• **YOUR GOAL**: In the forum thread on the rumored pro chip, what speedups did Mathematica users with AMD devices report after using the workaround to access the MKL?

• **DOCUMENT TEXT**:
Rumored pro chip

theorist9 · Jul 28, 2021

If Apple wants their new pro devices to fully appeal to the professional STEM crowd, they need to create an AS replacement for the Intel MKL (Math Kernel Library) (https://software.intel.com/content/www/us/en/develop/tools/oneapi/components/onemkl.html#gs.7m48kb).

It makes a significant difference. This illustrates how much of a difference it makes on x86 chips: The Intel MKL is designed to work only with Intel processors. Thus if you are running, say, Mathematica or Matlab on an AMD device, by default you wouldn't get access to the Intel MKL. However, up until about 2020, users running AMD devices were able to use a Terminal workaround (MKL_DEBUG_CPU_TYPE) to "trick" the MKL into thinking the device had an Intel chip (see https://www.pugetsystems.com/labs/h...for-Python-Numpy-And-Other-Applications-1637/).

Mathematica users with AMD devices have reported 15%–30% speedups when they used this workaround to gain access to the MKL.

MKL versions beginning in 2020 shut the door on this. And of course even if that weren't the case, this wouldn't work on AS. So, IMO, Apple needs to create an equivalent to MKL optimized for AS, and publicize it heavily, so that those building AS-native versions of computational software can incorporate calls to fast math libraries into their code.

It appears Apple hasn't done this yet, since the latest version of Mathematica runs natively on AS, yet its built-in benchmark is slower on the M1 than on the core-i9 iMac (3.1—3.2 on the M1 vs. 4.5 on a 2019 27-inch iMac with a 3.6 GHz 8-Core i9). And this isn't b/c of the difference in core count—the built-in benchmark uses only four cores.

Consistent with Mathematica's native benchmark being slower than expected on the M1, my mid-2014 MBP benchmarks at 3.0—nearly as fast as the M1 machines. And that's definitely not because of core count, b/c my MBP has only 4 cores.

Some have argued that Mathematica needs a better built-in benchmark, and that's probably true, but still...

AgentMcGeek · Jul 29, 2021

If you’re doing heavy workload like this, you probably shouldn’t go for the entry chip that is the M1. Besides, using only four cores and comparing a portable machine with a desktop introduces a lot of bias. Test again with the M1X in real conditions (aka not the benchmark?) against an Intel laptop and then we’ll see.

EDIT: I assumed you were talking about a MacBook when you mentioned M1, but I realise this could also be a new Mini or iMac. Which one are you using? This is important because they wouldn’t have the same TDP.

AgentMcGeek · Jul 29, 2021

LPDDR5X 😍 https://videocardz.com/press-release/jedec-announces-lpddr5x-memory-standard-up-to-8533-mbps

Appletoni · Jul 29, 2021

AgentMcGeek said:
LPDDR5X 😍 https://videocardz.com/press-release/jedec-announces-lpddr5x-memory-standard-up-to-8533-mbps

Nice if the M1X will have it.

• **RAW RECORDS**:
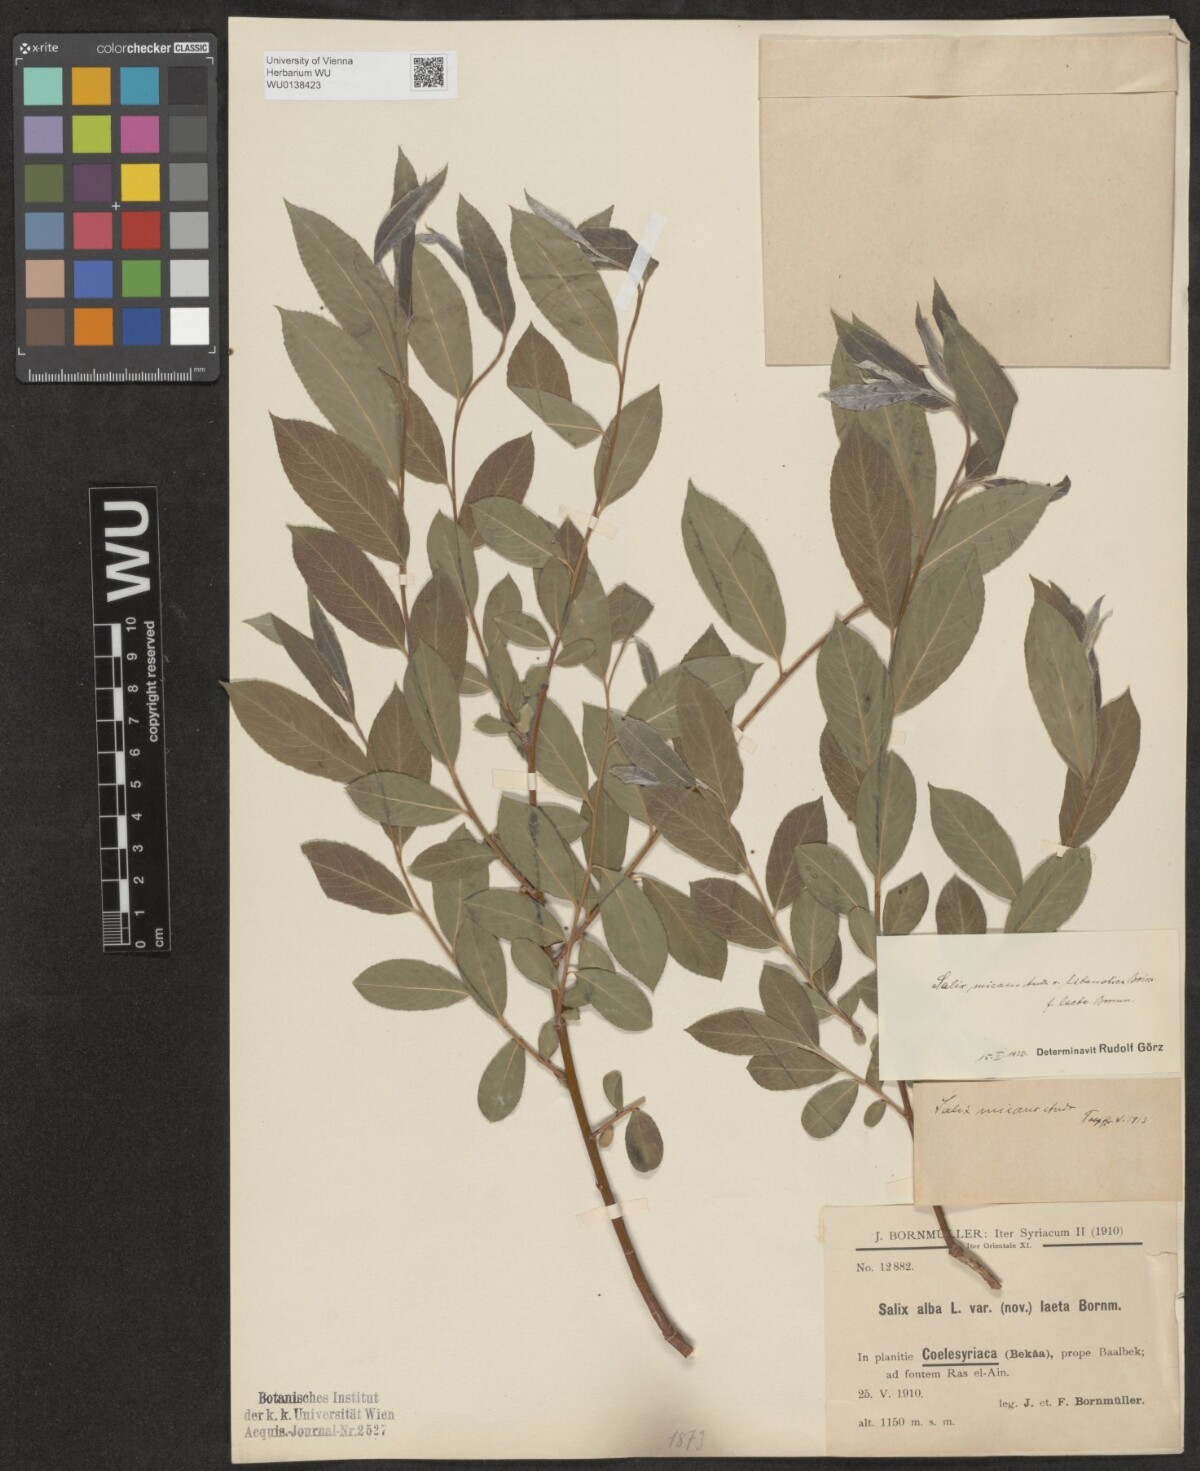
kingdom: Plantae
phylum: Tracheophyta
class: Magnoliopsida
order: Malpighiales
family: Salicaceae
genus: Salix
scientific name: Salix alba
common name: White willow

• **RESPONSE BELOW**: 15%–30%